__DOCUMENT SECTION__

┌──

A Banlung city deputy police chief says some people who made donations of bottled water were allowed to skip Covid-19 vaccination lines, but a woman who made a Facebook post about the practice “impacted” police and needed to be summoned and educated.
Sam Pisey, a 32-year-old teacher in Ratanakiri province, was summoned to the city police station on Saturday for “mocking and insulting public officials” carrying out Covid-19 prevention work, according to the city police on Facebook.
Pisey was questioned, admitted her mistake, signed an agreement to post a public apology on Facebook, and was allowed to go home, they say.
In her apology, Pisey included her original Facebook post:
Me: Uncle, why can they get the injection before us?
Uncle: Because I do not have water to drink.
You are so thirsty and you said you are a good person.
“This impacted authorities in the vaccination area, and I would like to apologize publicly to them for my posing that, impacting their feelings and the dignity of authorities at all levels,” Pisey said in her Facebook apology. “I truly apologize,” she said, though she added that a video of the vaccination area circulated online was not taken by her.

└──

__PROVIDED RECORDS__
┌──

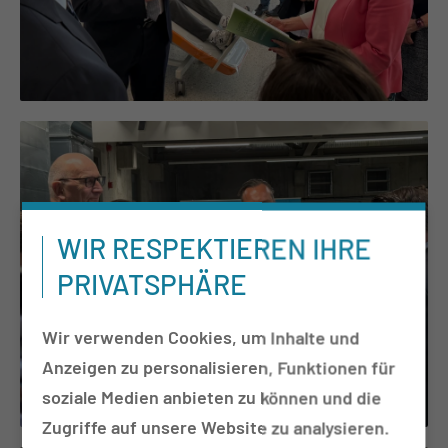
WIR RESPEKTIEREN IHRE
PRIVATSPHÄRE
Wir verwenden Cookies, um Inhalte und
Anzeigen zu personalisieren, Funktionen für
soziale Medien anbieten zu können und die
Zugriffe auf unsere Website zu analysieren.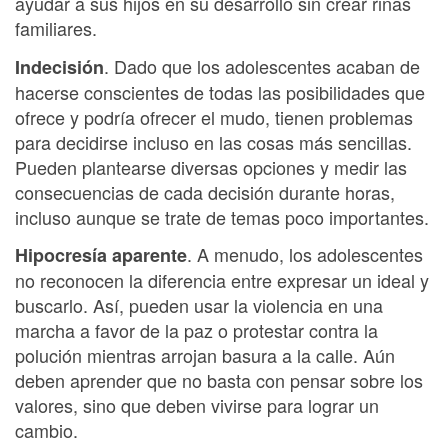
ayudar a sus hijos en su desarrollo sin crear riñas
familiares.
. Dado que los adolescentes acaban de
Indecisión
hacerse conscientes de todas las posibilidades que
ofrece y podría ofrecer el mudo, tienen problemas
para decidirse incluso en las cosas más sencillas.
Pueden plantearse diversas opciones y medir las
consecuencias de cada decisión durante horas,
incluso aunque se trate de temas poco importantes.
. A menudo, los adolescentes
Hipocresía aparente
no reconocen la diferencia entre expresar un ideal y
buscarlo. Así, pueden usar la violencia en una
marcha a favor de la paz o protestar contra la
polución mientras arrojan basura a la calle. Aún
deben aprender que no basta con pensar sobre los
valores, sino que deben vivirse para lograr un
cambio.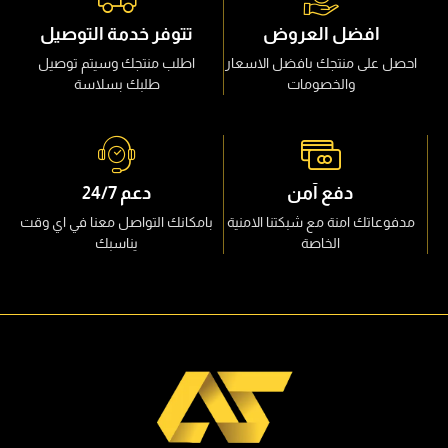
افضل العروض
تتوفر خدمة التوصيل
لى منتجك بافضل الاسعار
اطلب منتجك وسيتم توصيل
والخصومات
طلبك بسلاسة
دفع آمن
دعم 24/7
تك امنة مع شبكتنا الامنية
بامكانك التواصل معنا في اي وقت
الخاصة
يناسبك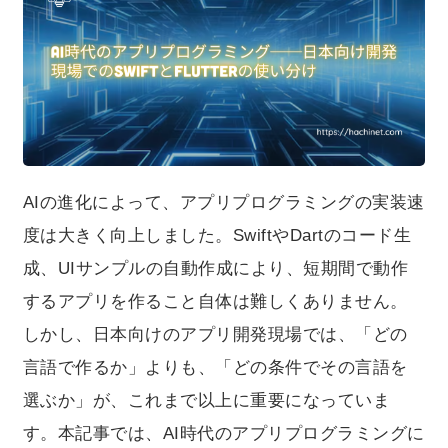
っています。本記事では、AI時代のアプリプログラミン
グにおいて、SwiftとFlutterをどのような基準で使い分け
ているのかを、現場視点で整理します。
AIの進化によって、アプリプログラミングの実装速
度は大きく向上しました。SwiftやDartのコード生
成、UIサンプルの自動作成により、短期間で動作
するアプリを作ること自体は難しくありません。
しかし、日本向けのアプリ開発現場では、「どの
言語で作るか」よりも、「どの条件でその言語を
選ぶか」が、これまで以上に重要になっていま
す。本記事では、AI時代のアプリプログラミングに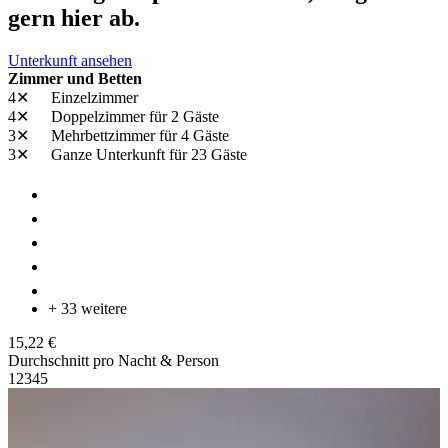
gern hier ab.
Unterkunft ansehen
Zimmer und Betten
4✕
Einzelzimmer
4✕
Doppelzimmer
für 2 Gäste
3✕
Mehrbettzimmer
für 4 Gäste
3✕
Ganze Unterkunft
für 23 Gäste
+ 33 weitere
15,22 €
Durchschnitt pro Nacht & Person
1
2
3
4
5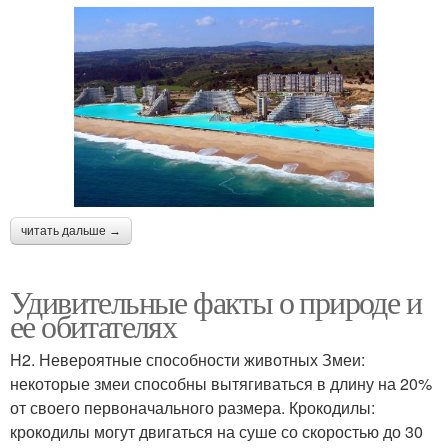
читать дальше →
Удивительные факты о природе и
ее обитателях
H2. Невероятные способности животных Змеи:
некоторые змеи способны вытягиваться в длину на 20%
от своего первоначального размера. Крокодилы:
крокодилы могут двигаться на суше со скоростью до 30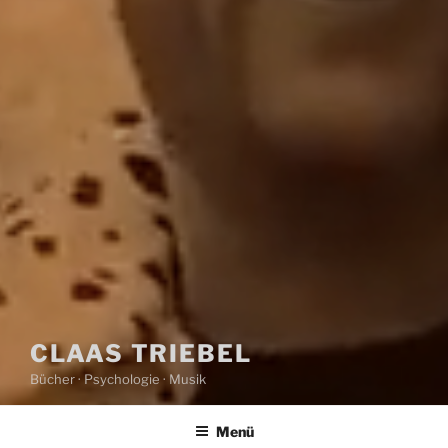
CLAAS TRIEBEL
Bücher · Psychologie · Musik
Menü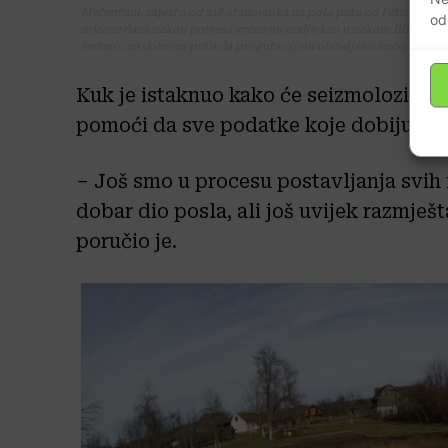
Mečenčani, mjesto od 218 stanovnika na pola puta od Petrinje do 
od
mjesec dana nakon potresa scene su ondje kao u nekom filmu strave
recimo, na dobrom putu da proguta cijelu obiteljsku kuću.
Kuk je istaknuo kako će seizmolozima n
pomoći da sve podatke koje dobiju uspi
– Još smo u procesu postavljanja svih
dobar dio posla, ali još uvijek razmješ
poručio je.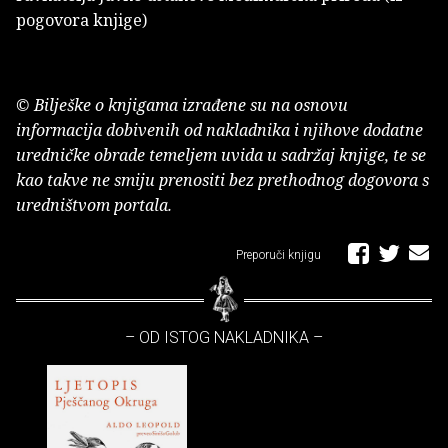
pogovora knjige)
© Bilješke o knjigama izrađene su na osnovu
informacija dobivenih od nakladnika i njihove dodatne
uredničke obrade temeljem uvida u sadržaj knjige, te se
kao takve ne smiju prenositi bez prethodnog dogovora s
uredništvom portala.
Preporuči knjigu
– OD ISTOG NAKLADNIKA –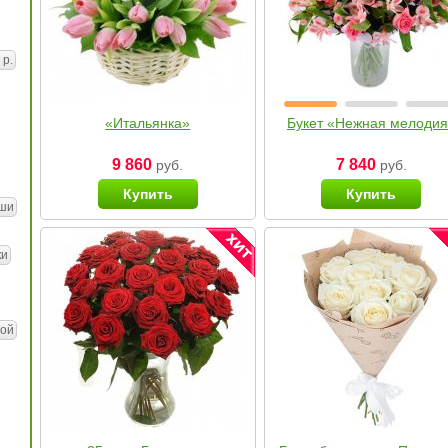
 р.
«Итальянка»
Букет «Нежная мелоди
9 860
7 840
руб.
руб.
Купить
Купить
ши
ки
ой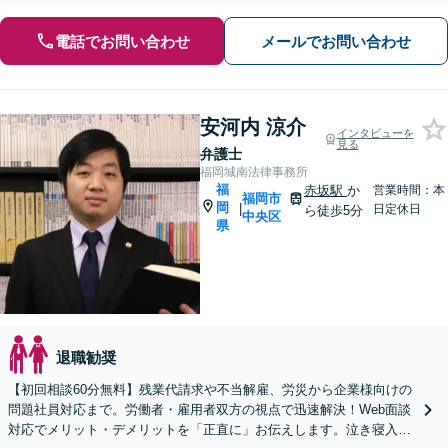
電話でお問い合わせ
メールでお問い合わせ
安河内 涼介
インタビューを
見る
弁護士
福岡城南法律事務所
福
赤坂駅
か
営業時間：本
福岡市
岡
|
日定休日
ら徒歩5分
中央区
県
退職勧奨
【初回相談60分無料】残業代請求や不当解雇、労災から企業様向けの
問題社員対応まで。労働者・雇用者双方の視点で迅速解決！Web面談
対応でメリット・デメリットを「正直に」お伝えします。泣き寝入り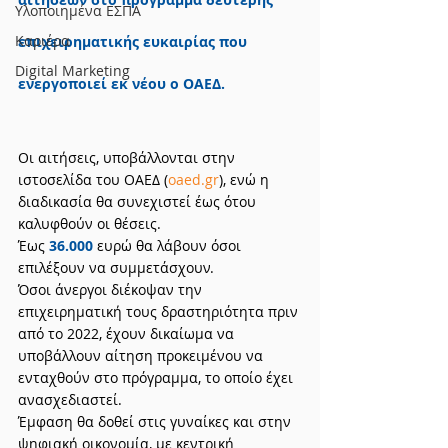
Υλοποιημένα ΕΣΠΑ
Καριέρα
επιχειρηματικής ευκαιρίας που 
Digital Marketing
ενεργοποιεί εκ νέου ο ΟΑΕΔ.
Οι αιτήσεις, υποβάλλονται στην 
ιστοσελίδα του ΟΑΕΔ (
oaed.gr
), ενώ η 
διαδικασία θα συνεχιστεί έως ότου 
καλυφθούν οι θέσεις.
Έως 
36.000
 ευρώ θα λάβουν όσοι 
επιλέξουν να συμμετάσχουν.
Όσοι άνεργοι διέκοψαν την 
επιχειρηματική τους δραστηριότητα πριν 
από το 2022, έχουν δικαίωμα να 
υποβάλλουν αίτηση προκειμένου να 
ενταχθούν στο πρόγραμμα, το οποίο έχει 
ανασχεδιαστεί.
Έμφαση θα δοθεί στις γυναίκες και στην 
ψηφιακή οικονομία, με κεντρική 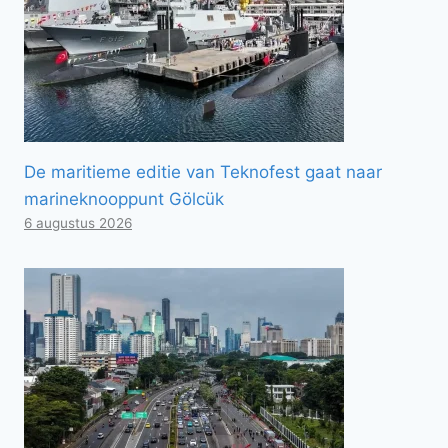
De maritieme editie van Teknofest gaat naar
marineknooppunt Gölcük
6 augustus 2026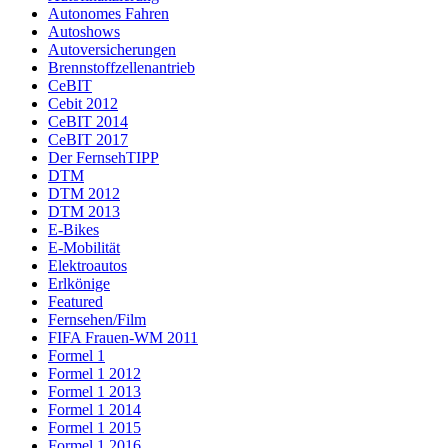
Autonomes Fahren
Autoshows
Autoversicherungen
Brennstoffzellenantrieb
CeBIT
Cebit 2012
CeBIT 2014
CeBIT 2017
Der FernsehTIPP
DTM
DTM 2012
DTM 2013
E-Bikes
E-Mobilität
Elektroautos
Erlkönige
Featured
Fernsehen/Film
FIFA Frauen-WM 2011
Formel 1
Formel 1 2012
Formel 1 2013
Formel 1 2014
Formel 1 2015
Formel 1 2016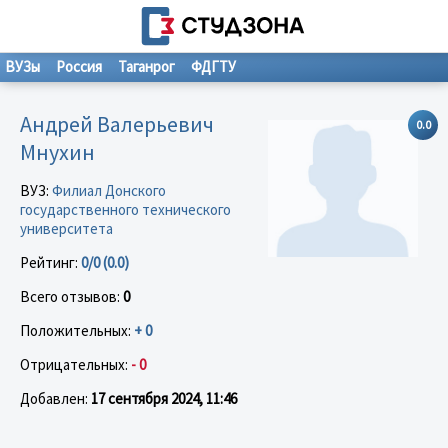
ВУЗы
Россия
Таганрог
ФДГТУ
Андрей Валерьевич
0.0
Мнухин
ВУЗ:
Филиал Донского
государственного технического
университета
Рейтинг:
0/0 (0.0)
Всего отзывов:
0
Положительных:
+ 0
Отрицательных:
- 0
Добавлен:
17 сентября 2024, 11:46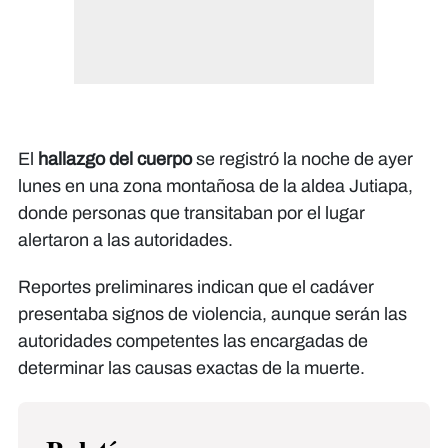
El
hallazgo del cuerpo
se registró la noche de ayer
lunes en una zona montañosa de la aldea Jutiapa,
donde personas que transitaban por el lugar
alertaron a las autoridades.
Reportes preliminares indican que el cadáver
presentaba signos de violencia, aunque serán las
autoridades competentes las encargadas de
determinar las causas exactas de la muerte.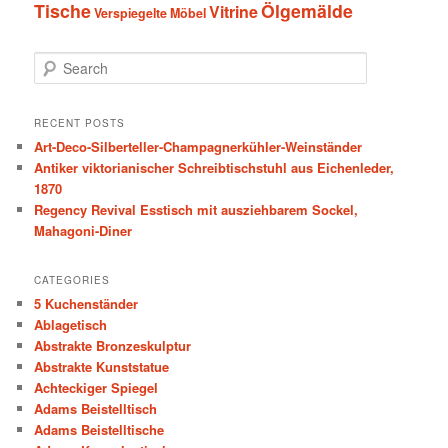
Tische
Ölgemälde
Vitrine
Verspiegelte Möbel
S
e
a
r
RECENT POSTS
c
Art-Deco-Silberteller-Champagnerkühler-Weinständer
h
Antiker viktorianischer Schreibtischstuhl aus Eichenleder,
1870
Regency Revival Esstisch mit ausziehbarem Sockel,
Mahagoni-Diner
CATEGORIES
5 Kuchenständer
Ablagetisch
Abstrakte Bronzeskulptur
Abstrakte Kunststatue
Achteckiger Spiegel
Adams Beistelltisch
Adams Beistelltische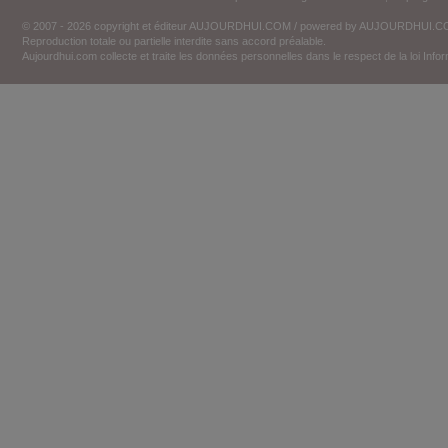
© 2007 - 2026 copyright et éditeur AUJOURDHUI.COM / powered by AUJOURDHUI.
Reproduction totale ou partielle interdite sans accord préalable.
Aujourdhui.com collecte et traite les données personnelles dans le respect de la loi Inf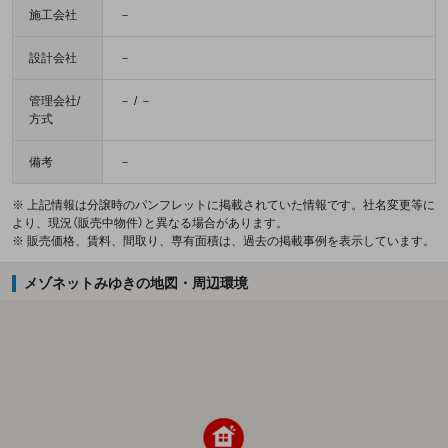
施工会社
－
設計会社
－
管理会社/
－ / －
方式
備考
－
※ 上記情報は分譲時のパンフレットに掲載されていた情報です。社名変更等に
より、現況（販売中物件）と異なる場合があります。
※ 販売価格、賃料、間取り、専有面積は、過去の掲載事例を表示しています。
メゾネットみゆきの地図・周辺環境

└──

__WHAT YOU SHOULD DO__
According to the city police in the news report on the Banlung vaccination lines, why was Sam Pisey summoned to the police station?

__YOUR RESPONSE__
For "mocking and insulting public officials" carrying out Covid-19 prevention work.